Prompt:
Summarize the article below on The Future excursion train in two sentences.

──────── Article

The Future () is an excursion train operated by the Taiwan Railways Administration (TRA) that is composed of refurbished Chu-Kuang Express rolling stock. As of November 2020, the train only operates if reserved in advance. The Future began services on 31 December 2020.

History 
In February 2019, the TRA introduced a newly refurbished excursion train to be used for round-island train services, with plans to complete a total of 29 cars. However, the public's reception to these cars were poor: some critics described its interior design as "unappealing" and "hideous". Some of these cars were further remodeled with a theme based around Hello Kitty, which were better received. Meanwhile, the TRA's director-general, Chang Chen-yuan, created a committee in April of "the harshest critics of the train" and allotted 13 not-yet refurbished cars to JC Architecture (柏成設計), a Taiwanese design firm, for redesign.

On 26 November 2019, the TRA announced that they are unveiling three new trainsets, each with its own theme: mountains (山景), ocean (海景), and sunset (夕景). Two days later, the first group of "sunset" themed cars rolled out of Taiwan Rolling Stock Company's plant in Hukou, Hsinchu. Between 13-22 December 2019, TRA held an exhibition in Taipei Station unveiling the design of the train, which was seen as a much better improvement. The train was recognized in the 2020 Good Design Award in Japan.

────────────────
──────── Dataset excerpts

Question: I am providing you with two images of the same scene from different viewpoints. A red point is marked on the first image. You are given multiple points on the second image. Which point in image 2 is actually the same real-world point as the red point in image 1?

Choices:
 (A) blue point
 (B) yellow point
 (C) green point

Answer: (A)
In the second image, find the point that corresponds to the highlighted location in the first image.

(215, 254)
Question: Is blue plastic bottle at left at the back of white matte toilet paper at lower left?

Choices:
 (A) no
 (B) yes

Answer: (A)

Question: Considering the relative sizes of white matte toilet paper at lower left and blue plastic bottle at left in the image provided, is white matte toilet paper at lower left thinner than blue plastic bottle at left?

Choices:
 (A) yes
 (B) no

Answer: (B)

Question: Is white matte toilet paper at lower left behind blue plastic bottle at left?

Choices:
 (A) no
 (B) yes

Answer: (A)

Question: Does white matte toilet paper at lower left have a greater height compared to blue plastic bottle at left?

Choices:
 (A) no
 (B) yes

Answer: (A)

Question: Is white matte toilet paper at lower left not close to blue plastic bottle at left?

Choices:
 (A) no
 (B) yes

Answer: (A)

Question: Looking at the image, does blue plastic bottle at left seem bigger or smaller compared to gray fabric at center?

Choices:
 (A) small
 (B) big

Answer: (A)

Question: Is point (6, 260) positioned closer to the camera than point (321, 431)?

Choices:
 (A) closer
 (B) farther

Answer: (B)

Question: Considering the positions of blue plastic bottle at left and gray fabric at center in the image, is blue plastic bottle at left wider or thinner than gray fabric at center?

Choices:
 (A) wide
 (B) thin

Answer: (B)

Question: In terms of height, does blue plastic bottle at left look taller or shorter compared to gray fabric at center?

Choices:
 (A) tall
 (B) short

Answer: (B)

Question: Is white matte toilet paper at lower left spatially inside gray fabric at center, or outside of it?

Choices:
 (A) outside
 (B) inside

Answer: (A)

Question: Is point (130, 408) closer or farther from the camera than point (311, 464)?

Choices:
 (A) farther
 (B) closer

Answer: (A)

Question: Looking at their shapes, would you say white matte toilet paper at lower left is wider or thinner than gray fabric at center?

────────────────

Answer below:
The Future is an excursion train operated by the Taiwan Railways Administration (TRA) using refurbished Chu-Kuang Express rolling stock, and it began services on 31 December 2020. After critics called the interior of a refurbished train introduced in February 2019 "unappealing" and "hideous," 13 cars were allotted to the design firm JC Architecture for redesign, and in November 2019 the TRA announced three new trainsets themed on mountains, ocean, and sunset, with the train later recognized in Japan's 2020 Good Design Award.